## EXERCISE
Please write out exactly the lines of the data below from the line holding "X336306Y37305D02*" through the line holding "X247406Y519905D01*", and leave out the rest.

Source data:

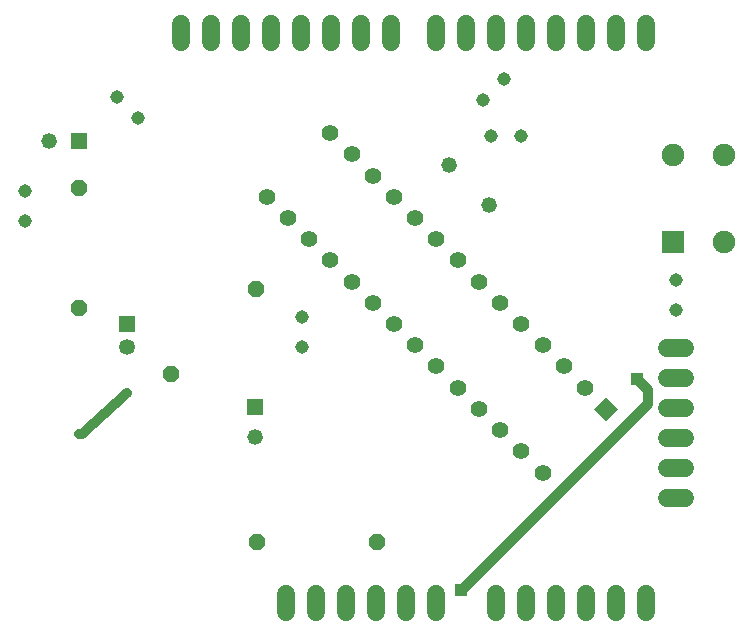
<source format=gbr>
G04 EAGLE Gerber X2 export*
%TF.Part,Single*%
%TF.FileFunction,Copper,L1,Top,Mixed*%
%TF.FilePolarity,Positive*%
%TF.GenerationSoftware,Autodesk,EAGLE,9.0.0*%
%TF.CreationDate,2018-06-20T12:24:51Z*%
G75*
%MOMM*%
%FSLAX34Y34*%
%LPD*%
%AMOC8*
5,1,8,0,0,1.08239X$1,22.5*%
G01*
%ADD10C,1.143000*%
%ADD11R,1.350000X1.350000*%
%ADD12C,1.350000*%
%ADD13R,1.320800X1.320800*%
%ADD14C,1.320800*%
%ADD15C,1.524000*%
%ADD16P,1.429621X8X22.500000*%
%ADD17P,1.429621X8X67.500000*%
%ADD18P,1.429621X8X112.500000*%
%ADD19R,1.408000X1.408000*%
%ADD20C,1.408000*%
%ADD21R,1.905000X1.905000*%
%ADD22C,1.905000*%
%ADD23C,0.756400*%
%ADD24C,0.812800*%
%ADD25R,1.006400X1.006400*%


D10*
X444251Y488445D03*
X426290Y470485D03*
X433657Y440321D03*
X459057Y440321D03*
X38463Y393591D03*
X38729Y368192D03*
X134336Y455045D03*
X116376Y473005D03*
D11*
X125384Y281192D03*
D12*
X125384Y261192D03*
D13*
X233400Y210347D03*
D14*
X233400Y184947D03*
D13*
X84505Y435645D03*
D14*
X59105Y435645D03*
D15*
X582686Y260825D02*
X597926Y260825D01*
X597926Y235425D02*
X582686Y235425D01*
X582686Y210025D02*
X597926Y210025D01*
X597926Y184625D02*
X582686Y184625D01*
X582686Y159225D02*
X597926Y159225D01*
X597926Y133825D02*
X582686Y133825D01*
X260106Y52545D02*
X260106Y37305D01*
X285506Y37305D02*
X285506Y52545D01*
X310906Y52545D02*
X310906Y37305D01*
X336306Y37305D02*
X336306Y52545D01*
X361706Y52545D02*
X361706Y37305D01*
X387106Y37305D02*
X387106Y52545D01*
X171206Y519905D02*
X171206Y535145D01*
X196606Y535145D02*
X196606Y519905D01*
X222006Y519905D02*
X222006Y535145D01*
X247406Y535145D02*
X247406Y519905D01*
X272806Y519905D02*
X272806Y535145D01*
X298206Y535145D02*
X298206Y519905D01*
X323606Y519905D02*
X323606Y535145D01*
X349006Y535145D02*
X349006Y519905D01*
X564906Y519905D02*
X564906Y535145D01*
X539506Y535145D02*
X539506Y519905D01*
X514106Y519905D02*
X514106Y535145D01*
X488706Y535145D02*
X488706Y519905D01*
X463306Y519905D02*
X463306Y535145D01*
X437906Y535145D02*
X437906Y519905D01*
X412506Y519905D02*
X412506Y535145D01*
X387106Y535145D02*
X387106Y519905D01*
X437906Y52545D02*
X437906Y37305D01*
X463306Y37305D02*
X463306Y52545D01*
X488706Y52545D02*
X488706Y37305D01*
X514106Y37305D02*
X514106Y52545D01*
X539506Y52545D02*
X539506Y37305D01*
X564906Y37305D02*
X564906Y52545D01*
D16*
X235106Y96095D03*
X336706Y96095D03*
D17*
X162543Y238565D03*
X234385Y310407D03*
D18*
X84511Y294164D03*
X84511Y395764D03*
D19*
G36*
X530790Y219078D02*
X540746Y209122D01*
X530790Y199166D01*
X520834Y209122D01*
X530790Y219078D01*
G37*
D20*
X512830Y227083D03*
X494869Y245043D03*
X476909Y263004D03*
X458948Y280964D03*
X440988Y298925D03*
X423027Y316885D03*
X405067Y334846D03*
X369146Y370767D03*
X351185Y388727D03*
X333225Y406688D03*
X315264Y424648D03*
X297304Y442609D03*
X243422Y388727D03*
X261383Y370767D03*
X387106Y352806D03*
X279343Y352806D03*
X297304Y334846D03*
X315264Y316885D03*
X333225Y298925D03*
X351185Y280964D03*
X369146Y263004D03*
X387106Y245043D03*
X405067Y227083D03*
X423027Y209122D03*
X440988Y191162D03*
X458948Y173201D03*
X476909Y155241D03*
D14*
X431438Y381553D03*
X397313Y415678D03*
D21*
X587653Y350329D03*
D22*
X630833Y350329D03*
X630833Y423989D03*
X587653Y423989D03*
D10*
X590242Y318146D03*
X590242Y292746D03*
X273260Y261951D03*
X273260Y287351D03*
D23*
X125384Y222356D03*
D24*
X86651Y187645D01*
X85884Y187805D01*
X84291Y188259D01*
D23*
X84291Y188259D03*
D25*
X408201Y55456D03*
D24*
X408607Y55456D01*
X566425Y213274D01*
X566425Y225049D01*
X556921Y234141D01*
D25*
X556921Y234141D03*
M02*

</source>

## RESPONSE TO THIS TASK
X336306Y37305D02*
X336306Y52545D01*
X361706Y52545D02*
X361706Y37305D01*
X387106Y37305D02*
X387106Y52545D01*
X171206Y519905D02*
X171206Y535145D01*
X196606Y535145D02*
X196606Y519905D01*
X222006Y519905D02*
X222006Y535145D01*
X247406Y535145D02*
X247406Y519905D01*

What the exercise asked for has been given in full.